==== Given information ====

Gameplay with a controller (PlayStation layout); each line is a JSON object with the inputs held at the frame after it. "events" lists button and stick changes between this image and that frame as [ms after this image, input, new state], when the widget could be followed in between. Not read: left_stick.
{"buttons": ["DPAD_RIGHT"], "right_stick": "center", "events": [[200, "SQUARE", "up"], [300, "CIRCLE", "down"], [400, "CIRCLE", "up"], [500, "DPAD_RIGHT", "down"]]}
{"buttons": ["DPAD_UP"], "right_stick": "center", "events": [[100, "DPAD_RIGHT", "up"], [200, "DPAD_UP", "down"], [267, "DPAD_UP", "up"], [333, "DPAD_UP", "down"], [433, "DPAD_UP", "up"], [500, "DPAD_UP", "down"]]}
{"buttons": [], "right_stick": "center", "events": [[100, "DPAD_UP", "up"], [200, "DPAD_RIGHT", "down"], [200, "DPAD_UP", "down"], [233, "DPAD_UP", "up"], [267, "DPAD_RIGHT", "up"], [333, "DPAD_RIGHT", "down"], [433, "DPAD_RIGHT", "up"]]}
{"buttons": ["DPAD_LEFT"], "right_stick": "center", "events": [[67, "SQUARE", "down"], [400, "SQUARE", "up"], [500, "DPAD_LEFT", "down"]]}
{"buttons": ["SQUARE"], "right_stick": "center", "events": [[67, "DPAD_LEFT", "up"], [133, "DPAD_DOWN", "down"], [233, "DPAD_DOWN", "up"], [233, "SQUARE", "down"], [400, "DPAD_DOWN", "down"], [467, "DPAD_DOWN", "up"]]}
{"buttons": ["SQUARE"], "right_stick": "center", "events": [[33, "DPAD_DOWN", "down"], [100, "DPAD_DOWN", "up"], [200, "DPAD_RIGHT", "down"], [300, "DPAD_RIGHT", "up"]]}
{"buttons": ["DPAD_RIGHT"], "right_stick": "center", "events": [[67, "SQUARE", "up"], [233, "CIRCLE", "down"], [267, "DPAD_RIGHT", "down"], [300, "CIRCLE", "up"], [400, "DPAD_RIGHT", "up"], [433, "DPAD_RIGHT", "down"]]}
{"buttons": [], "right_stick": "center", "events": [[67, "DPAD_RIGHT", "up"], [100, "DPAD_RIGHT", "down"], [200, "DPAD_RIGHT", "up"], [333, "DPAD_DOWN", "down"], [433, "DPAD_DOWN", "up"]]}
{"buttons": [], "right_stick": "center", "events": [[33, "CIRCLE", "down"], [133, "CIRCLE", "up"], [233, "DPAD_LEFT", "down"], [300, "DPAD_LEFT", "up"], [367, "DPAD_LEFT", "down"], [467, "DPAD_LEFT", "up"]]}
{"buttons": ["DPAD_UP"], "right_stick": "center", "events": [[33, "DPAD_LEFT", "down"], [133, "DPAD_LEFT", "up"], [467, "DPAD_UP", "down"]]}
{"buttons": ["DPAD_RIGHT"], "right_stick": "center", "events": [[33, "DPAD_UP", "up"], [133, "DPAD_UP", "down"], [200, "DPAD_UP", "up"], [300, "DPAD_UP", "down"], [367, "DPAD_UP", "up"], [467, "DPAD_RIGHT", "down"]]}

====

- _What to work on_
Within the records above, tally the lines that contain "SQUARE". Give the total and nothing more.

- _Task solution_
5